• _Assignment_
From the records below, print exactly the lines starting at the one containing "middle pip: (681, 720)" and ending at the one containing "index pip: (930, 425)", ends included, and nothing else.

======== Provided entries

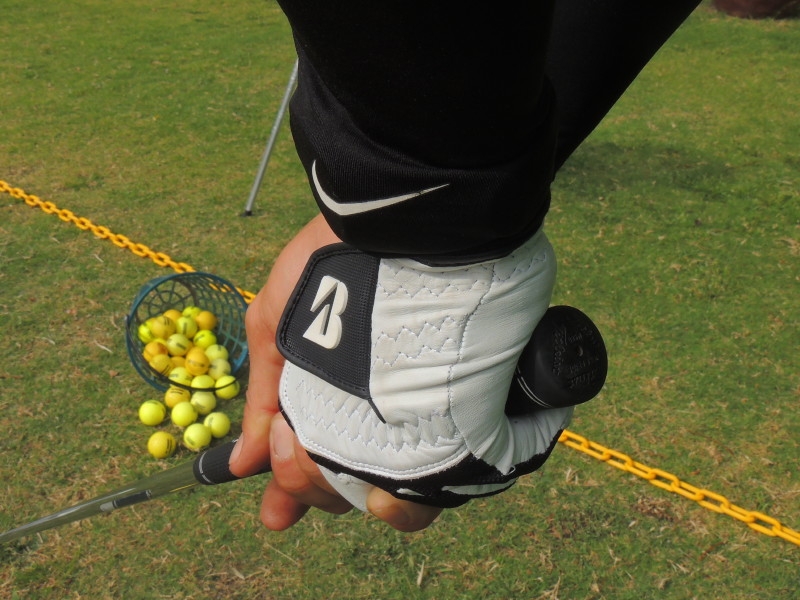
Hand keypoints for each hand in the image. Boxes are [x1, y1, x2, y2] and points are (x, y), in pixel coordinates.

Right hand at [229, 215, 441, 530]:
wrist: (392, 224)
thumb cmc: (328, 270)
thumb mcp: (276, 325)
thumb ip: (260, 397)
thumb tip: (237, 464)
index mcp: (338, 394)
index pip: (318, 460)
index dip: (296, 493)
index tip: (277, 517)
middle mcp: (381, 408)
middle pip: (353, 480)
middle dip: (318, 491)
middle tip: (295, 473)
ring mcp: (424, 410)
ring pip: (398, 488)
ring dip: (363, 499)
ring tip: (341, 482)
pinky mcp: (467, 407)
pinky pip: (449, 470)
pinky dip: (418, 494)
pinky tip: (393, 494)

================
======== Provided entries

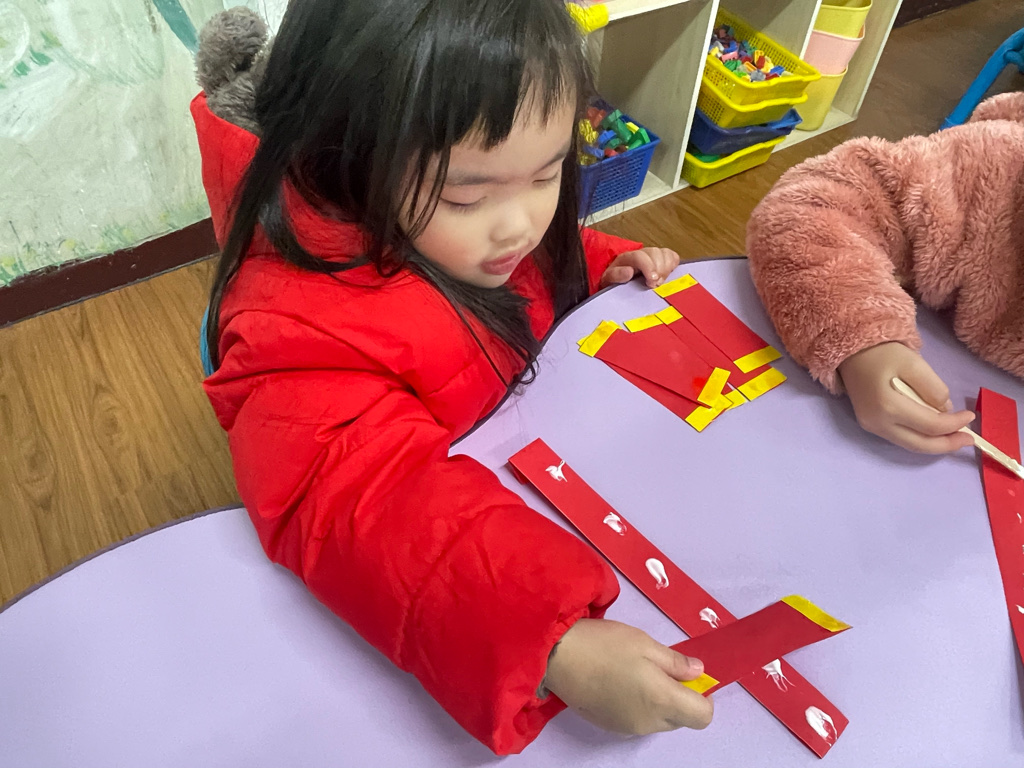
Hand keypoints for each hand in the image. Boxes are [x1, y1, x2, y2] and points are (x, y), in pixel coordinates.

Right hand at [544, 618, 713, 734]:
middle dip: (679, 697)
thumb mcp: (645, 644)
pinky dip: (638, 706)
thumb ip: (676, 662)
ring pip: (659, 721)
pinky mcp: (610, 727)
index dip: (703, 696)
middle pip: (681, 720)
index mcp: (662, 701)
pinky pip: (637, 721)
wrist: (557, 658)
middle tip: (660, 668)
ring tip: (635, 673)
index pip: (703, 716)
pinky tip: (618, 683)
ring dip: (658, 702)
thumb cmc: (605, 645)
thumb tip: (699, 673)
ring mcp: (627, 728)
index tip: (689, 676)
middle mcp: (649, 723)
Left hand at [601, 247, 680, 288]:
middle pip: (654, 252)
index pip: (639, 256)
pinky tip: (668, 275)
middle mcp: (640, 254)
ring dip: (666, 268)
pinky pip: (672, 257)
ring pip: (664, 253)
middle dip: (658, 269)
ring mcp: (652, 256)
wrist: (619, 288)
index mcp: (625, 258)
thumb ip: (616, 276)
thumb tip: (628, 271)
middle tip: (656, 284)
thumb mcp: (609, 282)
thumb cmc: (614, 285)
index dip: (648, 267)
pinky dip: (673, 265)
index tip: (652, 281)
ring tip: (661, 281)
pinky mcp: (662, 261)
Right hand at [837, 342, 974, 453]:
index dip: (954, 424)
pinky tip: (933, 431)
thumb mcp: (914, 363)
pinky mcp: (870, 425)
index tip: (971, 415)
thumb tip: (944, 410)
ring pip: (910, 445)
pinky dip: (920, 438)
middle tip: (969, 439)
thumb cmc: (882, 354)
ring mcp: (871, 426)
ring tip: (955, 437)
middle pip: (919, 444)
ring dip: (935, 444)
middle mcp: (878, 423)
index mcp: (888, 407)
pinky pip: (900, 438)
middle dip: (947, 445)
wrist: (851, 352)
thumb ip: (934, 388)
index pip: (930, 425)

================
======== Provided entries

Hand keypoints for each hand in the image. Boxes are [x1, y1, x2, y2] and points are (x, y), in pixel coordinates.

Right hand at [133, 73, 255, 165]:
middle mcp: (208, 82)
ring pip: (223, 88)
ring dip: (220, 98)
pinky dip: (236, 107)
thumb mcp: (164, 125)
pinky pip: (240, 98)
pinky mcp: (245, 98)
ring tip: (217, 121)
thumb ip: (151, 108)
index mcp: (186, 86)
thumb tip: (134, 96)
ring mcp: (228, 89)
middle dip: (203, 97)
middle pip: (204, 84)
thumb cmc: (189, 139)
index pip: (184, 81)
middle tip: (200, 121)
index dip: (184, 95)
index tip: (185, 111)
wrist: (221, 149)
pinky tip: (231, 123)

================

• _Response box_
middle pip: (681, 720)
index mcp: (662, 701)
pinky pip: (637, 721)
wrist: (557, 658)
middle tip: (660, 668)
ring tip: (635, 673)
index pip: (703, 716)
pinky tip: (618, 683)
ring dip: (658, 702)
thumb cmc: (605, 645)
thumb tip: (699, 673)
ring mcp: (627, 728)
index tip: (689, 676)
middle mcp: (649, 723)
Left hand at [601, 247, 680, 288]:
middle pip: (654, 252)
index pip: (639, 256)
pinky tip: (668, 275)
middle mcp: (640, 254)
ring dip: (666, 268)
pinky pip: (672, 257)
ring pip: (664, 253)
middle dip: (658, 269)
ring mcp: (652, 256)
wrist: (619, 288)
index mcp: (625, 258)
thumb ip: (616, 276)
thumb tip: (628, 271)
middle tip: (656, 284)
thumb mcp: (609, 282)
thumb cmc: (614, 285)
index dip: (648, 267)
pinky dip: (673, 265)
index tip: (652, 281)
ring tip: (661, 281)
pinky mcp: (662, 261)
Right hand at [837, 342, 974, 453]:
index dip: (954, 424)
pinky tip: (933, 431)
thumb mcp: (914, 363)
pinky mcp: (870, 425)
index tip: (971, 415)
thumb tip: (944, 410)
ring pip: (910, 445)
pinky dip: (920, 438)
middle tip: (969, 439)
thumb cmc: (882, 354)
ring mcp: (871, 426)
ring tip: (955, 437)
middle pip: (919, 444)
ring dip: (935, 444)
middle mcp: (878, 423)
index mcp: (888, 407)
pinky pip: (900, 438)
middle dip: (947, 445)
wrist: (851, 352)
thumb ip: (934, 388)
index pip: (930, 425)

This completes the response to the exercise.